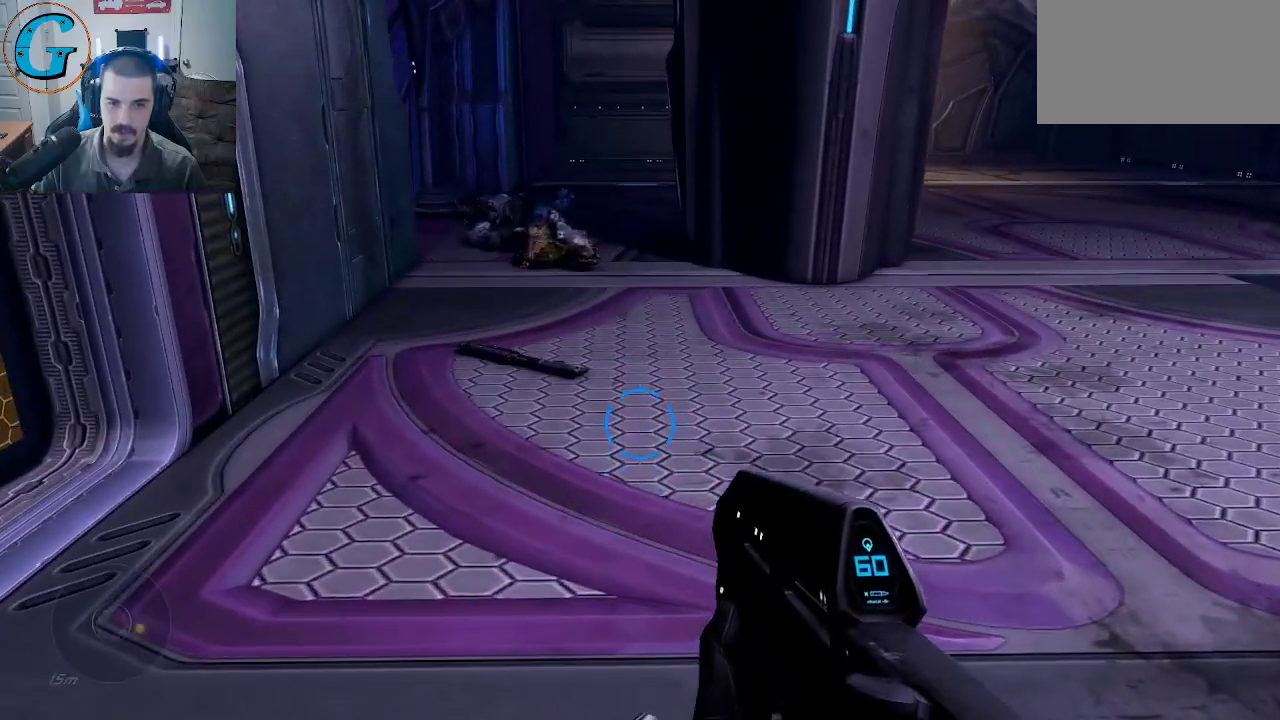
{"keys": [], "mouse": [], "mouse_move": "still", "events": []}
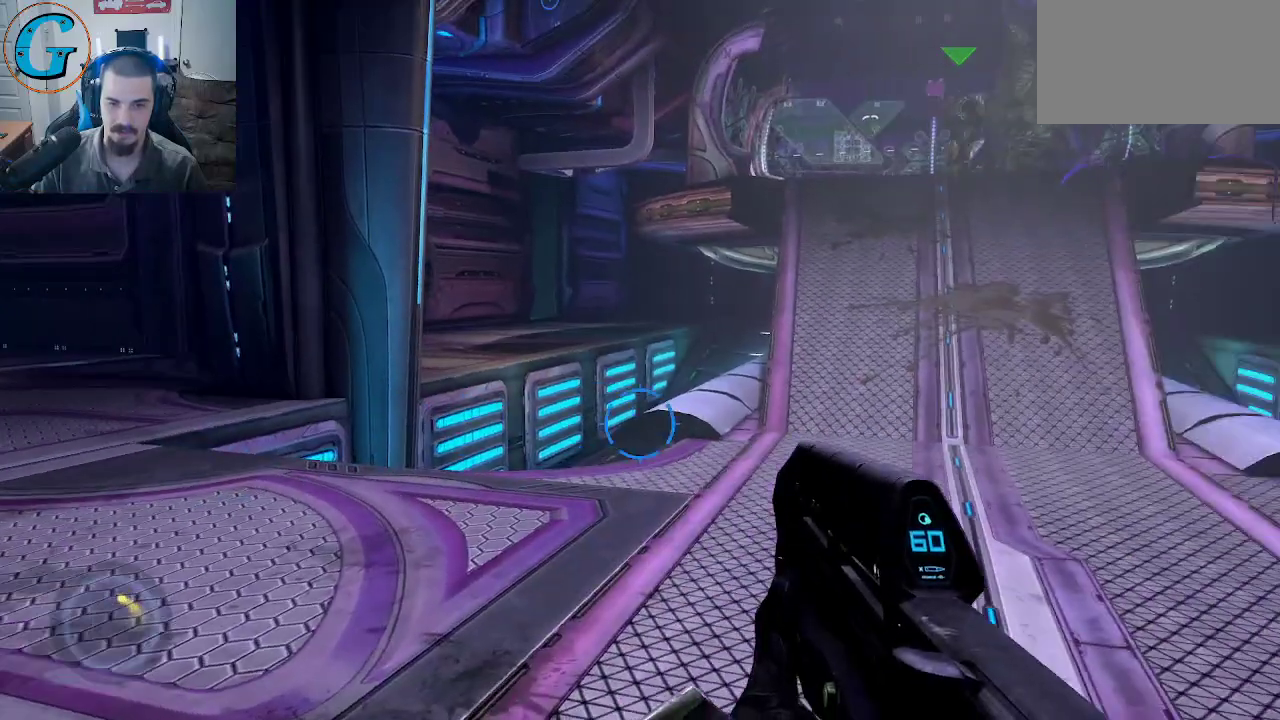
{"keys": [], "mouse": [], "mouse_move": "left", "events": []}
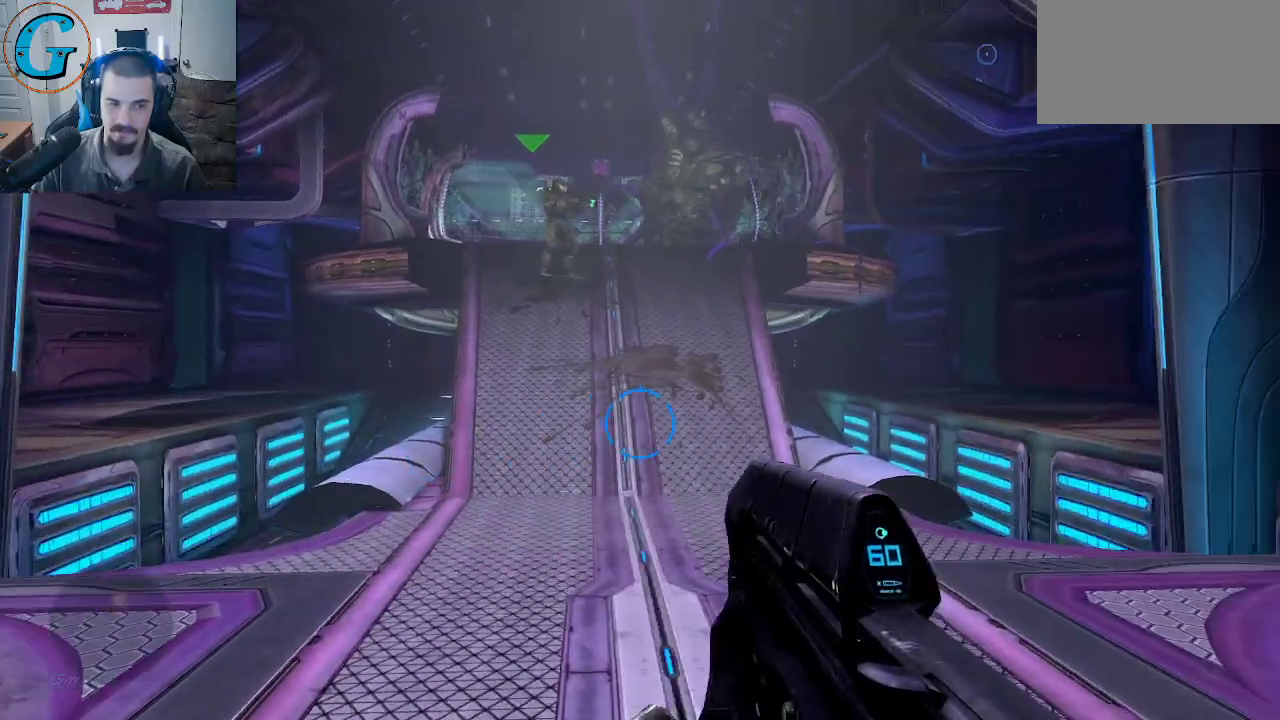
{"keys": [], "mouse": [], "mouse_move": "still", "events": []}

# # # # #

Print the listing exactly, minus any pictures.

{"keys": [], "mouse": [], "mouse_move": "still", "events": []}
{"keys": [], "mouse": [], "mouse_move": "left", "events": []}
{"keys": [], "mouse": [], "mouse_move": "still", "events": []}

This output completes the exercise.